SÉRIE D'EXERCICES |
1. Répondez aux questions suivantes à partir de l'entretien sur les objets connectés.
(a) À quelle date le rapport d'information a-t-il été rendu public ?
(b) De quel département Laure de La Raudière est-elle députée ?
(c) Vers quel type de maintenance les capteurs connectés permettront-ils de passer ?
2. Recopiez fidèlement le passage de l'entretien sur les objets connectés qui s'ouvre sur les mots "Civil - Responsabilité" et se termine par "sujet était-il important ?".

Laure de La Raudière, députée : « Il faut trouver un cadre de régulation agile pour les objets connectés, qui ne nuise pas à l’innovation et qui protège suffisamment le consommateur »

Civil - Responsabilité
21/03/2017
Le 10 janvier dernier, Corinne Erhel et Laure de La Raudière ont rendu public leur rapport d’information sur les objets connectés. L’occasion de souligner que les opportunités économiques sont immenses, d’autant que l’expertise des entreprises françaises de l’internet des objets connectés est mondialement reconnue. Pour accentuer la croissance de ce secteur, les députées ont néanmoins mis l’accent sur la nécessité d’améliorer le financement de ces entreprises innovantes et de leur offrir un cadre juridique. Les explications de Laure de La Raudière, députée (LR) d'Eure-et-Loir.
 
Revue Lamy Droit civil : Les objets connectés font d’ores et déjà partie de notre quotidien et de nombreuses start-up se sont créées dans ce secteur. Pourquoi un rapport d’information sur ce sujet était-il important ?
Laure de La Raudière : La principale vocation de ce rapport d’information est d’apporter à nos collègues députés et, plus largement, à la société civile, une source d’information fiable et pédagogique sur une transformation d’ampleur de notre environnement numérique.
Les objets connectés sont déjà là, c’est vrai, mais encore fallait-il prendre la mesure de leur impact sur notre économie et sur notre vie quotidienne : ce rapport montre bien que l’internet des objets (IoT) dépasse sensiblement le côté ²gadget² dont sont parfois affublés les objets connectés présentés dans la presse.
 
RLDC : En quoi l’internet des objets connectés va-t-il profondément changer l’industrie et les services ?
L. L. R. : En la matière, nous avons réalisé un effort de prospection, en auditionnant de nombreux responsables du secteur économique. Je crois que la séparation entre l’industrie et les services perd beaucoup de sa perméabilité, en particulier sous l’influence des objets connectés, qui établissent un lien permanent entre l’industriel et son client, sans intermédiaire. Ceci est nouveau pour la plupart des secteurs industriels. Les objets connectés permettent, comme jamais auparavant, de collecter de nombreuses données ²utilisateurs² et d’associer des services de qualité à l’achat d’un produit industriel, comme une voiture ou de l’électroménager.
En matière de services aux entreprises, la fourniture des données par des capteurs connectés placés sur des réseaux, sur des machines-outils ou des chaudières permettra de mieux cibler les interventions et de passer d’une maintenance préventive à une maintenance prédictive, moins lourde et coûteuse.
 
RLDC : L’internet des objets connectés est, par essence, un grand consommateur et un grand producteur de données. Où en est-on de la réglementation sur ces datas (protection de la vie privée, information du consommateur ou encore hébergement et du transfert des données) ?
L. L. R. : Nous recommandons dans le rapport de faire très attention à ces différents aspects de contrôle des données récoltées, en particulier quand on connaît les grandes difficultés et les faiblesses de la sécurisation des objets connectés produits.

DONNÉES |
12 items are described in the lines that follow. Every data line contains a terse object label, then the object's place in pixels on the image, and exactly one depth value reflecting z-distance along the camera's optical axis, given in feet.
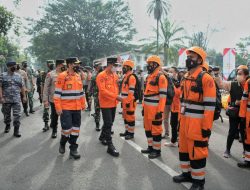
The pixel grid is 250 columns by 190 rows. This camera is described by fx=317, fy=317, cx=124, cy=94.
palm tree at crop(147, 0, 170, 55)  168.14
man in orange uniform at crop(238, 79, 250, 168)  19.80
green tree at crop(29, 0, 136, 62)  180.85
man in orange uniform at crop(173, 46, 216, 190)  15.61
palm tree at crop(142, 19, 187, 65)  173.43
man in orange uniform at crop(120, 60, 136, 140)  26.76
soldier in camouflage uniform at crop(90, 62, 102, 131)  31.89
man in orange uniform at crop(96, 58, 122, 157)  23.24
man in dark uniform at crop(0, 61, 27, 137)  29.60
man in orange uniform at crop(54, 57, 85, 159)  21.75
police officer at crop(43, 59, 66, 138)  28.53
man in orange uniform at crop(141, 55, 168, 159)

CORRIGÉ DÉTAILLÉ |
1.
(a) Le rapport a été rendu public le 10 janvier.
(b) Elle est députée d'Eure-et-Loir.
(c) Ils permettront de passer d'une maintenance préventive à une maintenance prédictive.

2.
Civil - Responsabilité
21/03/2017
Le 10 janvier dernier, Corinne Erhel et Laure de La Raudière ont rendu public leur rapport d’information sur les objets connectés. L’occasion de souligner que les opportunités économiques sont immenses, d’autant que l’expertise des entreprises françaises de l’internet des objets connectés est mondialement reconnue. Pour accentuer la croissance de ce secteur, les députées ont néanmoins mis l’accent sur la nécessité d’améliorer le financement de ces entreprises innovantes et de leur offrir un cadre juridique. Les explications de Laure de La Raudière, députée (LR) d'Eure-et-Loir.
 
Revue Lamy Droit civil : Les objets connectés font d’ores et déjà partie de notre quotidien et de nombreuses start-up se sont créées dans ce secteur. Pourquoi un rapport d’information sur ce sujet était-il important ?